The events also give couriers a sense of life in other countries. In Europe, being a bike messenger is seen as a legitimate blue-collar job, while in some U.S. cities, couriers are ill-treated by impatient, aggressive drivers and condemned by society at large.

 

Indeed, Mr. Morris, who is known as Lunchbox for his husky frame, said messengers in Seattle are seen "as scum of the . . . Earth." He was sitting on a ratty couch in the event's headquarters, his big green messenger bag, complete with yellow cellphone and digital watch, still strapped to his back. His hair was dyed coral, though his trimmed beard was dark brown. His feet, were of course, shod in cycling shoes.

 

"I can't stop swearing, as you've noticed. We don't smell good. We don't look very good. We don't dress well. If you bring us into a room, we sort of look out of place almost everywhere we go," he said, sprawled beside Mr. Appeldoorn.

 

"And you don't really like anybody because they ask you stupid questions like, 'How many miles do you ride?' And 'Boy, what's the weather like outside?' when they've got a window behind them."

 

(For the record, Mr. Morris's average day consists of about 40 kilometres. Mr. Appeldoorn and Mr.

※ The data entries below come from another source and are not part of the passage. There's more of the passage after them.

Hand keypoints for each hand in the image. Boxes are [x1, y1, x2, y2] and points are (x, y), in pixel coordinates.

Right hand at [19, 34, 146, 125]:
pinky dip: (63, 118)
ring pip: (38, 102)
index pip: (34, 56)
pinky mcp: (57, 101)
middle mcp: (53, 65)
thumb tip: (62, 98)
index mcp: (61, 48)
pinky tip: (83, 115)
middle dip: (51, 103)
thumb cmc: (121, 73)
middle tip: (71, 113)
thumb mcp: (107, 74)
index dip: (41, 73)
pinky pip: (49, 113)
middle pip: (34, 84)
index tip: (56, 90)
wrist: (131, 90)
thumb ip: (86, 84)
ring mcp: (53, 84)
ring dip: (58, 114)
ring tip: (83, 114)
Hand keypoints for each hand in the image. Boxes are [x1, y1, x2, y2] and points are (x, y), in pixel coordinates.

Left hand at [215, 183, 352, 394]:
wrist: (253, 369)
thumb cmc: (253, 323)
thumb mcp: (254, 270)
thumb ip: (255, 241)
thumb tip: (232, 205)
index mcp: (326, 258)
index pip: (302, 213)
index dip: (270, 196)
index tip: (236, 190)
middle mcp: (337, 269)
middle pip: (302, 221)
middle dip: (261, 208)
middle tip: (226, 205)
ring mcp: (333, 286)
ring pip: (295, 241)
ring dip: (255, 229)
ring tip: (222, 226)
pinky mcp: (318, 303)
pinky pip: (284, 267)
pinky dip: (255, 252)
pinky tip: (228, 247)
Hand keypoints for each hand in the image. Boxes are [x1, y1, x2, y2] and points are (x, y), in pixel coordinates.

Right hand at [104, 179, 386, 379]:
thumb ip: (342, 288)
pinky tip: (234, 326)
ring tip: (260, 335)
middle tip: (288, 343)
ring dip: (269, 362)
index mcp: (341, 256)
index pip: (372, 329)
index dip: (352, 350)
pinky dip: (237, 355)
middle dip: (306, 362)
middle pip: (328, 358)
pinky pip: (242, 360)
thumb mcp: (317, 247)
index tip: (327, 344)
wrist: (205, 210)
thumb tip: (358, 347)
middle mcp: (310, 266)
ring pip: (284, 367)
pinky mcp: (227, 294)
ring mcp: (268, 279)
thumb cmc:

Beijsens, who do deliveries outside their city, usually clock about 150 kilometres.)

 

The championships, which got under way on Thursday, consists of several events, including sprints; team championships; a cargo race, where competitors lug heavy objects; track skids, the "perennial crowd-pleaser," where participants skid as far as they can; a race on a course that resembles "an apocalyptic cityscape of the future"; bunny hops over parallel bars, and backwards circles.